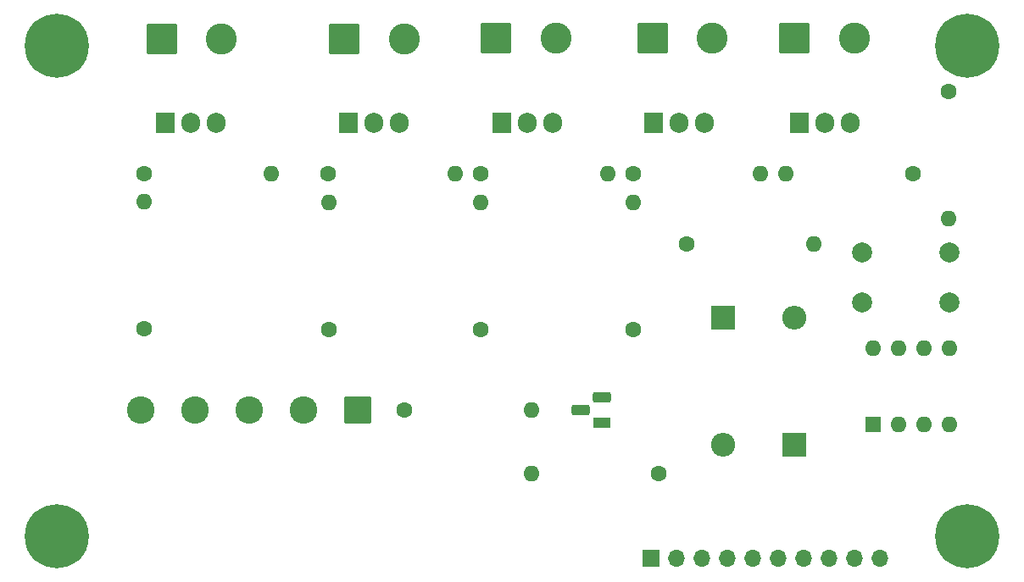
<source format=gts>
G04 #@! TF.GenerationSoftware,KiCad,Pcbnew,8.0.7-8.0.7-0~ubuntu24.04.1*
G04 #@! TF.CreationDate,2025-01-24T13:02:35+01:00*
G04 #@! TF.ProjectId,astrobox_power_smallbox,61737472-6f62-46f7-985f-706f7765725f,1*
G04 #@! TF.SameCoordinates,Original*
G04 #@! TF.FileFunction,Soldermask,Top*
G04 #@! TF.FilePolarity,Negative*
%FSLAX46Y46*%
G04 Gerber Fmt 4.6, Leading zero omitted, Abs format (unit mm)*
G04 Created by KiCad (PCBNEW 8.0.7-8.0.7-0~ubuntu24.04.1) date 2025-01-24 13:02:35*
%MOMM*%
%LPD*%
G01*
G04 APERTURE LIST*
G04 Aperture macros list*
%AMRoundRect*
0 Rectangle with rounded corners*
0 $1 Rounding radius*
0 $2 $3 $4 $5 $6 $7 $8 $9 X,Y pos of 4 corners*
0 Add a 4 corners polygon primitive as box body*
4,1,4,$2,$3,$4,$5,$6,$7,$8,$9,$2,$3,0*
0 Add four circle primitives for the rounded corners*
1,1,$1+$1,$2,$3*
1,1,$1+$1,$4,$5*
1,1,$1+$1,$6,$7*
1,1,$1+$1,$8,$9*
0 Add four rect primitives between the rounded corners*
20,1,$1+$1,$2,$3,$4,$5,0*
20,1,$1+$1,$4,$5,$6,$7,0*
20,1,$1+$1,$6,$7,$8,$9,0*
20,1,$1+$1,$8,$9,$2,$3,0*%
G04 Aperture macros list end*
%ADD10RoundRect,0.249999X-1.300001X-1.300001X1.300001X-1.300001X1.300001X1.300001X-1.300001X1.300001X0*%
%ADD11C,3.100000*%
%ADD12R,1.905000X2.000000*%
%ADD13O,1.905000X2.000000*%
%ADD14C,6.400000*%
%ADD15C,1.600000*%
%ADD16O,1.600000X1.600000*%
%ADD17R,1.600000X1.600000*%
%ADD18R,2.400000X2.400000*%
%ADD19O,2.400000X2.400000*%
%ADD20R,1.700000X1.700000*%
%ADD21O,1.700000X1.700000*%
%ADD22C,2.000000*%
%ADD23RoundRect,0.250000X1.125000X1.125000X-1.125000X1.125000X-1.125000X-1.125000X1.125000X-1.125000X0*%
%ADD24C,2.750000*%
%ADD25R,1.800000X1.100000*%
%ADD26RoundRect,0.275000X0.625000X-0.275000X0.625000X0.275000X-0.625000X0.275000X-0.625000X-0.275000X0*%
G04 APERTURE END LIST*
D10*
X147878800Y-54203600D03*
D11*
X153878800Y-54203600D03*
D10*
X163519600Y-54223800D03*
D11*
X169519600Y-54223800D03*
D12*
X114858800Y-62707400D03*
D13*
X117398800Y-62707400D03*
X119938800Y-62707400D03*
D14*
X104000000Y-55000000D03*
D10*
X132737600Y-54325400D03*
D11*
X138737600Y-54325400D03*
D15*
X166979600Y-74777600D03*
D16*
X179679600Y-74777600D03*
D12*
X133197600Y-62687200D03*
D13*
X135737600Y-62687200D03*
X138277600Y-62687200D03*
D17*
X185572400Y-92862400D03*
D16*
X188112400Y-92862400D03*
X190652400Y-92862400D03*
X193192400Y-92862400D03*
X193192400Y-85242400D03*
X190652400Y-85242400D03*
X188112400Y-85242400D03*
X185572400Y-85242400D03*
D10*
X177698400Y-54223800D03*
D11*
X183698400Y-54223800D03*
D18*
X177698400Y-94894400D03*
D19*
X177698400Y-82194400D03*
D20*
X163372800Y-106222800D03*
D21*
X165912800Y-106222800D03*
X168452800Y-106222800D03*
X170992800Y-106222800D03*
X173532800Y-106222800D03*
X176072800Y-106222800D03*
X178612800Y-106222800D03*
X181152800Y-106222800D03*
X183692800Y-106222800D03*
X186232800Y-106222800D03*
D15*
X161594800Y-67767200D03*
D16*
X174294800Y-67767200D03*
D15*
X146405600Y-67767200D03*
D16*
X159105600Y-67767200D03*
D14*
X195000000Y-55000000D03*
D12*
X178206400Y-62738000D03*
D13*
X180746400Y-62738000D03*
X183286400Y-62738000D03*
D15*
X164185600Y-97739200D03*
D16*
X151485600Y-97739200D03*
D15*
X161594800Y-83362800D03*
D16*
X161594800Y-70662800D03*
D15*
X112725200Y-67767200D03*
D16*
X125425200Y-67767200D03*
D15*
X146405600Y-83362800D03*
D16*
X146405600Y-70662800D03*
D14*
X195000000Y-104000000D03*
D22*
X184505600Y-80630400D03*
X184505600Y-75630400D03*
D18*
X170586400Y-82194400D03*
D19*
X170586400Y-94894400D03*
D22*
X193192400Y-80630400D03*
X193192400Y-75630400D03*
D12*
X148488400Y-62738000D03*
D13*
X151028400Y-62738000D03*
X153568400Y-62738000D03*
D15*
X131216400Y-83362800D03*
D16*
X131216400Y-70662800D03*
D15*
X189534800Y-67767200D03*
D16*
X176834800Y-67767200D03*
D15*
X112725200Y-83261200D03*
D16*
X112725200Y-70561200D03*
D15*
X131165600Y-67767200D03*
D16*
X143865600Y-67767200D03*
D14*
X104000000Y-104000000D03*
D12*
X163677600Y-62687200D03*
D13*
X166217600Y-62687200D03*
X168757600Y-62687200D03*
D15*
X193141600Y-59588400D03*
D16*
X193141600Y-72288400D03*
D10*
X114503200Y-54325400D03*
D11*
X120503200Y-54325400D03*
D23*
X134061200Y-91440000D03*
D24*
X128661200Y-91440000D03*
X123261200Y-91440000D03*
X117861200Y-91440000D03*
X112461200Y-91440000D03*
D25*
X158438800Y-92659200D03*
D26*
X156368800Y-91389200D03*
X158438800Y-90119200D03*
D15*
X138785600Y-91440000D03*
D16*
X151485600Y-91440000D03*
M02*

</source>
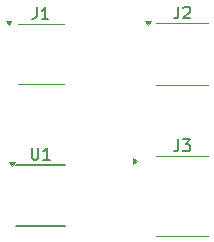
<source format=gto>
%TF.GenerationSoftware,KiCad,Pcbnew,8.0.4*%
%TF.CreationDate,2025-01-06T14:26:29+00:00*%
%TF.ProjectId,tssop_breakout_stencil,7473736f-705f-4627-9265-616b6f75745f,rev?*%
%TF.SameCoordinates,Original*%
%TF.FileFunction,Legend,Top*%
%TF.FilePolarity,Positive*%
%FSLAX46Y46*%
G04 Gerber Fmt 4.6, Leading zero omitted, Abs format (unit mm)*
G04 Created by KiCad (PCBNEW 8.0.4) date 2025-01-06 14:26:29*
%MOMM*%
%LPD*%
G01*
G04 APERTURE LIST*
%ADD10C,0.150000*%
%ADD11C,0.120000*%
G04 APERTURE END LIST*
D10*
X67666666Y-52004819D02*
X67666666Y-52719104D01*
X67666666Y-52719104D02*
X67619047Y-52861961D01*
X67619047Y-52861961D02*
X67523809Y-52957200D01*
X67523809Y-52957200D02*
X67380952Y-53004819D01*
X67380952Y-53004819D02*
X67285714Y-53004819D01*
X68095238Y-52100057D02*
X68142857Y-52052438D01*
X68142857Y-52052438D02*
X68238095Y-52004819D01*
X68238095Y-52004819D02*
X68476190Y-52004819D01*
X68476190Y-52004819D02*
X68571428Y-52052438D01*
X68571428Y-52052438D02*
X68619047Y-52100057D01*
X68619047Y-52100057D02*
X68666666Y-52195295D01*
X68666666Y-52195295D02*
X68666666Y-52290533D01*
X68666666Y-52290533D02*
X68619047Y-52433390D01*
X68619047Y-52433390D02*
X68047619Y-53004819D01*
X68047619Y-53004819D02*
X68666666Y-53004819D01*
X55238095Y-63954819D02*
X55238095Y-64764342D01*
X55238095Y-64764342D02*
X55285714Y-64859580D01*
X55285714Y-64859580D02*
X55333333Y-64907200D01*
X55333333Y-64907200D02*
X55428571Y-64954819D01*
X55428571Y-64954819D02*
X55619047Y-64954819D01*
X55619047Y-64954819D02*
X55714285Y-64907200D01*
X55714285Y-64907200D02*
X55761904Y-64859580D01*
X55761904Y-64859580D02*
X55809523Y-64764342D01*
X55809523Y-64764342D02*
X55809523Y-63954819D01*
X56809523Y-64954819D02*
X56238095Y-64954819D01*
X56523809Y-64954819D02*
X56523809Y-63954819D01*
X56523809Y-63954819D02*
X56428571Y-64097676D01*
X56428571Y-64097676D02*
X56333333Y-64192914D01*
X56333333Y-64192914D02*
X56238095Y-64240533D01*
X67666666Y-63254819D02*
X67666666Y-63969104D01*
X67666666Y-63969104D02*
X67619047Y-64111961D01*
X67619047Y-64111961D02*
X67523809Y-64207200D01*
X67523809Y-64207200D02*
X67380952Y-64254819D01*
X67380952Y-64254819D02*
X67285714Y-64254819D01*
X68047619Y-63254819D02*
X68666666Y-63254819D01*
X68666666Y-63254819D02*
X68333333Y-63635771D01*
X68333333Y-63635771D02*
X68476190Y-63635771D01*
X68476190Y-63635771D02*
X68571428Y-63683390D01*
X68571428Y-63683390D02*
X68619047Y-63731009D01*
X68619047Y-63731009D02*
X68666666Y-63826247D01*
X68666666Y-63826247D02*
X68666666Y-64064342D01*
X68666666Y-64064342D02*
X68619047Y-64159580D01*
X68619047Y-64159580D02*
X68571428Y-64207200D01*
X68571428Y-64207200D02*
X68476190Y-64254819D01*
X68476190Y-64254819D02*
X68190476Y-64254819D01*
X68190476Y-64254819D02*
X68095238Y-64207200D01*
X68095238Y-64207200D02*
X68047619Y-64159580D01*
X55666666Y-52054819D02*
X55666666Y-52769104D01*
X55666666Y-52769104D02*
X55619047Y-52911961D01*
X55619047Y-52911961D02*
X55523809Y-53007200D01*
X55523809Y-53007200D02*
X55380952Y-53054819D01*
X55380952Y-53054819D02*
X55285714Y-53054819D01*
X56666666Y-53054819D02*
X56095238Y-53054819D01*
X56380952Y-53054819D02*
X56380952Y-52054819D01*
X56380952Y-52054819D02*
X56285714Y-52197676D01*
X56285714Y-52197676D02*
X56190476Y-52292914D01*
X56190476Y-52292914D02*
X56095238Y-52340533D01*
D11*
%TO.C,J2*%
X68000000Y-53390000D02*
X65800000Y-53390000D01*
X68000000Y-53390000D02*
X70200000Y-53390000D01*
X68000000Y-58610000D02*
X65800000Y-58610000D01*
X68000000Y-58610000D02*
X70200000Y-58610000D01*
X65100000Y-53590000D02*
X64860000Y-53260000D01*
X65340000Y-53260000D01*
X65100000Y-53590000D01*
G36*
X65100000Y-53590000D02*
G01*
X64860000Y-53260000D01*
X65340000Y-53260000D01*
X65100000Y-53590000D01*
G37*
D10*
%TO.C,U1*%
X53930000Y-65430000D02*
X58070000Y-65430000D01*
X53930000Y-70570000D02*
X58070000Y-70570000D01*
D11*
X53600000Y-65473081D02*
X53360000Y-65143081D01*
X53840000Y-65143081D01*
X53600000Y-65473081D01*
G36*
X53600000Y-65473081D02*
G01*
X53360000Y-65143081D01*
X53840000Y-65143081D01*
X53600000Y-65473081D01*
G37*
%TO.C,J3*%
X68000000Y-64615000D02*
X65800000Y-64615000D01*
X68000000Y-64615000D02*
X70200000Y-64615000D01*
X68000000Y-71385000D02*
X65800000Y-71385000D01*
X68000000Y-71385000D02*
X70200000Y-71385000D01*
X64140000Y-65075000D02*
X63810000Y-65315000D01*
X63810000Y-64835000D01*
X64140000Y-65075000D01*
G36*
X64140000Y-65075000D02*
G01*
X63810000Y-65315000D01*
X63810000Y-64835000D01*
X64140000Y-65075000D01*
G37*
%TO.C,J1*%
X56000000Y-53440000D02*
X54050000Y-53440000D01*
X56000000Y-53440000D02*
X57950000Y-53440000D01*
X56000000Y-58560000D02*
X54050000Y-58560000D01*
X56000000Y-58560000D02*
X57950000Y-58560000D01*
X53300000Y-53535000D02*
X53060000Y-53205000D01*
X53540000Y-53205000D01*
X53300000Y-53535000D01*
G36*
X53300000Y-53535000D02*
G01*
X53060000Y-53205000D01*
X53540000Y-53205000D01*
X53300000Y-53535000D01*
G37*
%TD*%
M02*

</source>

*What you are asked to do*
From the preceding material, count every line that contains the word "format". Reply with the number only.

*Exercise response*
4